Verwendung nach Anspruch 1, wobei das Medikament geeignet ist zur Verabreichung in Kombination mit einem Cytokin oder einem immunsuppressiven Mittel, welches vor, während oder nach Verabreichung des Virus verabreicht wird.
Verwendung nach Anspruch 1, wobei das Medikament geeignet ist zur Verabreichung in Kombination mit einer die virale Replikation steuernden Menge einer Verbindung, welche ausgewählt wird aus der Gruppe bestehend aus IFN, Ribavirin, Aciclovir und Ganciclovir.
Verwendung nach Anspruch 1, wobei das Medikament als intravenöse oder intratumorale Formulierung vorliegt.
Verwendung eines Interferon-empfindlichen klonalen Virus, ausgewählt aus der Gruppe bestehend aus (1) RNA-Viren; (2) Hepadenavirus; (3) Parvovirus; (4) Papovavirus; (5) Pockenvirus; und (6) Iridovirus, bei der Herstellung eines Medikaments zur Behandlung eines in einem Säuger wenigstens 1 cm großen Neoplasmas.
Verwendung nach Anspruch 24, wobei das Neoplasma ein Volumen von wenigstens 300 mm³ aufweist.
Verwendung nach Anspruch 24, wobei das RNA-Virus ein Paramyxovirus ist, vorzugsweise NDV.
Verwendung nach Anspruch 24, wobei der Säuger ein Mensch ist.
Verwendung nach Anspruch 24, wobei das Medikament als intravenöse oder intratumorale Formulierung vorliegt.
Verwendung nach Anspruch 24, wobei das Paramyxovirus auf ein Niveau von wenigstens 2 × 10⁹ PFU pro mg Protein gereinigt ist.
Verwendung nach Anspruch 26, wobei das NDV mesogen ist.
Verwendung nach Anspruch 24, wobei das Neoplasma krebsartig ist.
Verwendung einer therapeutisch wirksamen Menge eines Interferon-empfindlichen klonalen RNA-Virus zur Herstellung eines Medikaments zur Behandlung eines Tumors in einem Säuger, wobei das Virus zellzerstörend für den Tumor ist und wobei der Säuger einer Tumorbelastung unterliegt, welche wenigstens 1,5 % des gesamten Körpergewichts des Säugers beträgt.
Verwendung nach Anspruch 32, wobei der Tumor nicht auf Chemotherapie anspricht.
Verwendung nach Anspruch 1, wobei das Virus ausgewählt wird aus der Gruppe bestehend aus dem Newcastle disease-Virusstamm MK107, Newcastle disease-Virusstamm NJ Roakin, Sindbisvirus und vesikulärem Stomatitisvirus.
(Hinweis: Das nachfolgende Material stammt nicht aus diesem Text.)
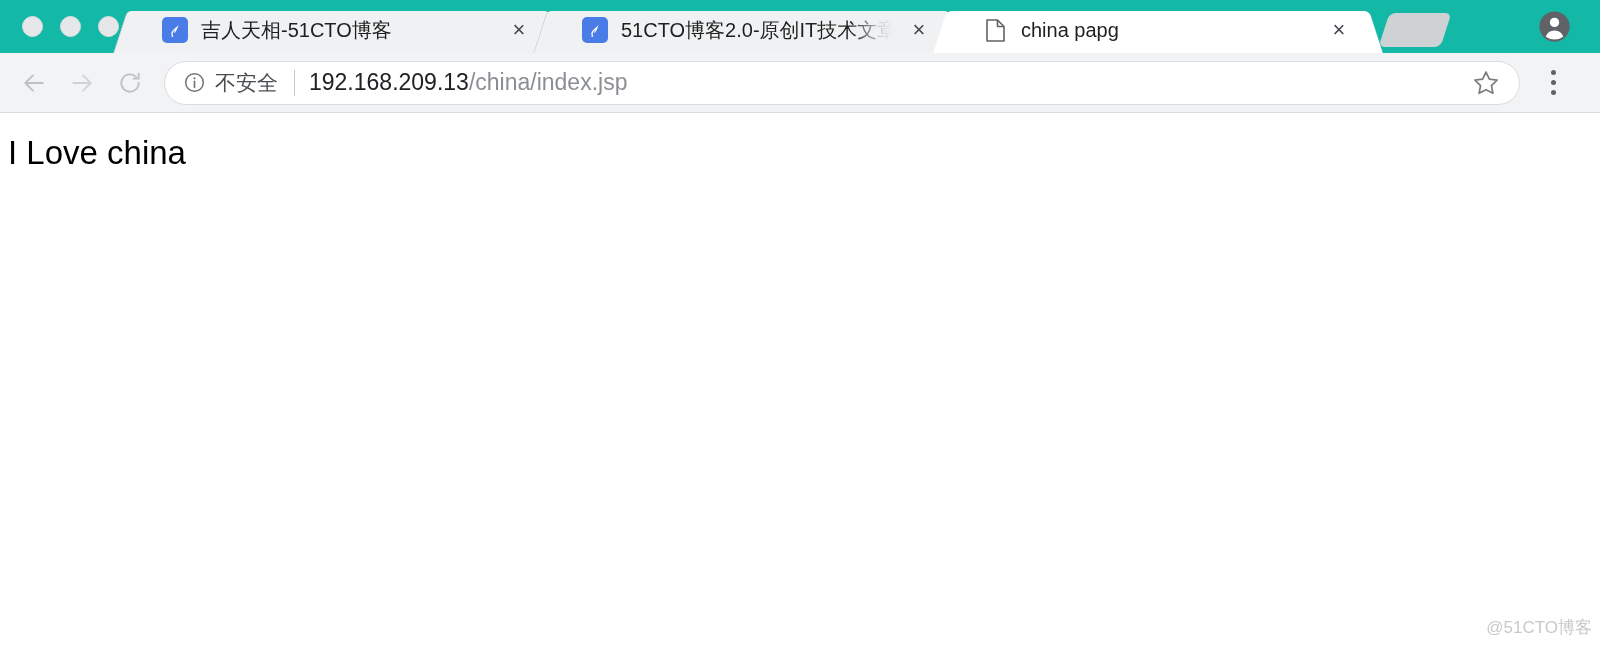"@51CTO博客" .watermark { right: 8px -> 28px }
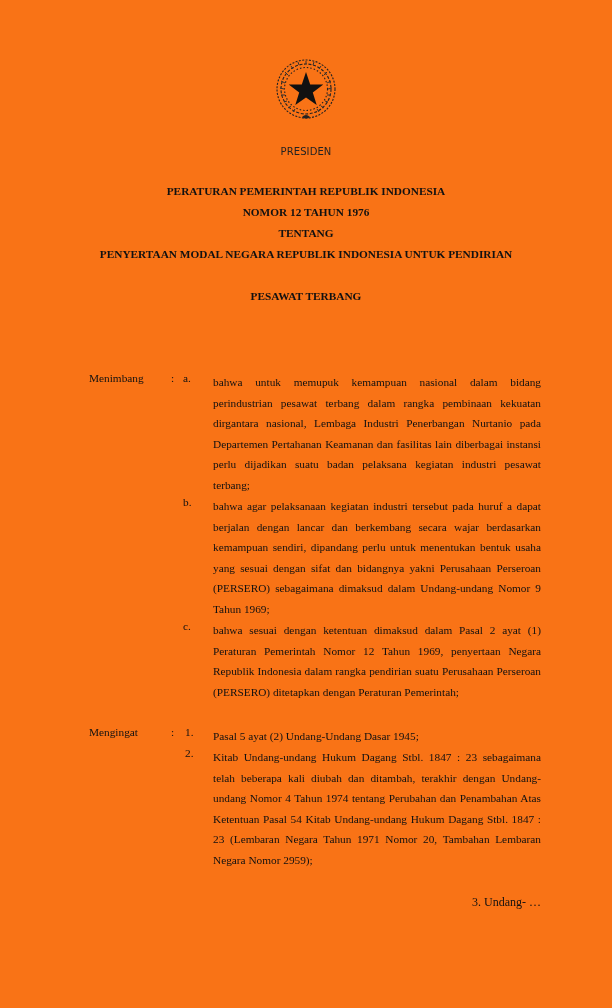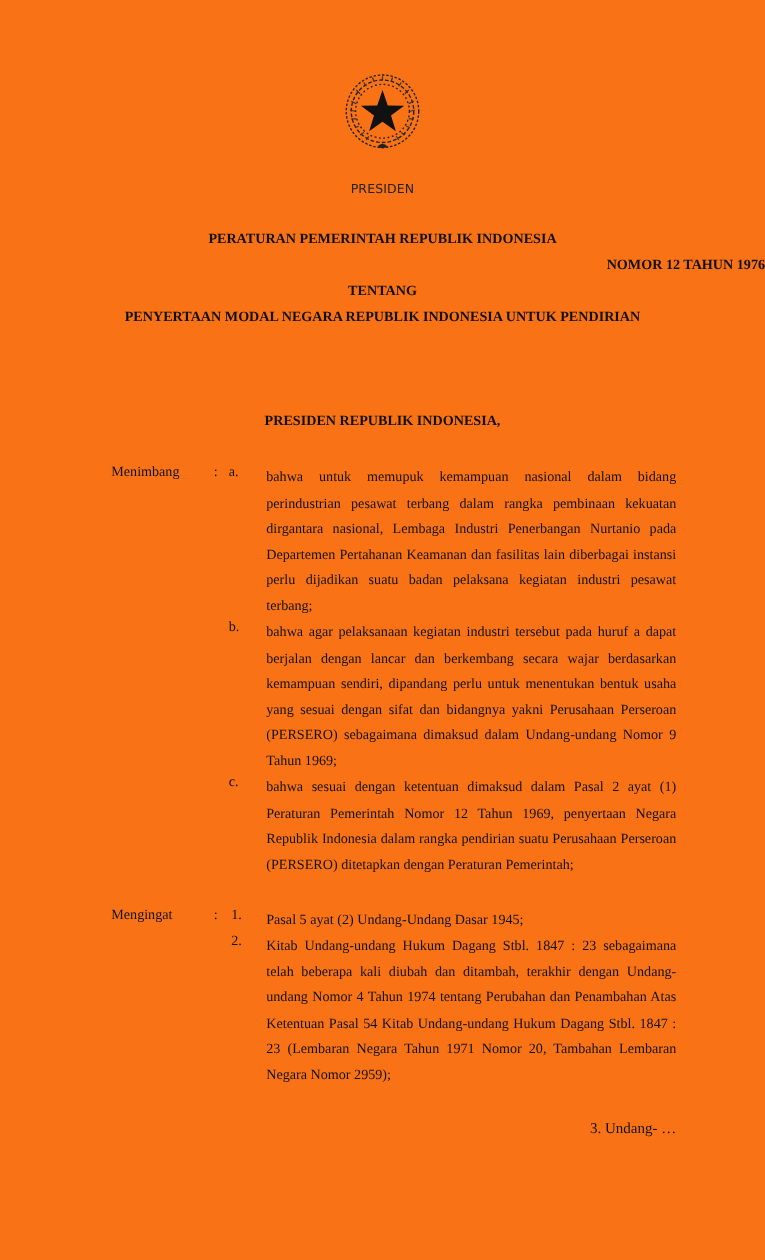"NOMOR 12 TAHUN 1976" .t1 { text-align: right -> none }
Verwendung eines Interferon-empfindlichen klonalen Virus, ausgewählt aus der Gruppe bestehend aus dem Newcastle disease-Virusstamm MK 107, Necastle disease-Virusstamm NJ Roakin, Sindbisvirus und vesikulärem Stomatitsvirus zur Herstellung eines Medikaments zur Behandlung eines Neoplasmas in einem Säuger.
Verwendung nach Anspruch 1, wobei die Behandlung die Verabreichung des Medikaments in mehr als einer Dosis umfasst.
Verwendung nach Anspruch 36, wobei die erste Dosis eine desensibilisierende Dosis ist.
Verwendung nach Anspruch 37, wobei die erste Dosis intravenös verabreicht wird und eine Folgedosis intravenös verabreicht wird.
Verwendung nach Anspruch 37, wobei die erste Dosis intravenös verabreicht wird und eine Folgedosis intraperitoneal verabreicht wird.
Verwendung nach Anspruch 37, wobei die erste Dosis intravenös verabreicht wird und eine Folgedosis intraarteriell verabreicht wird.
Verwendung eines Interferon-empfindlichen replikationskompetenten klonalen Virus, welcher an einen Rezeptor bindet, der in einem Säuger vorliegt, zur Herstellung eines Medikaments zur Behandlung eines Neoplasmas in einem Säuger, wobei die Behandlung ferner das Untersuchen einer Probe aus dem Säuger mittels eines Immunassays umfasst, um das Vorliegen des Virusrezeptors zu erfassen.
Verwendung nach Anspruch 1, wobei die Behandlung die Verabreichung des Medikaments über den Verlauf von wenigstens 4 Minuten umfasst.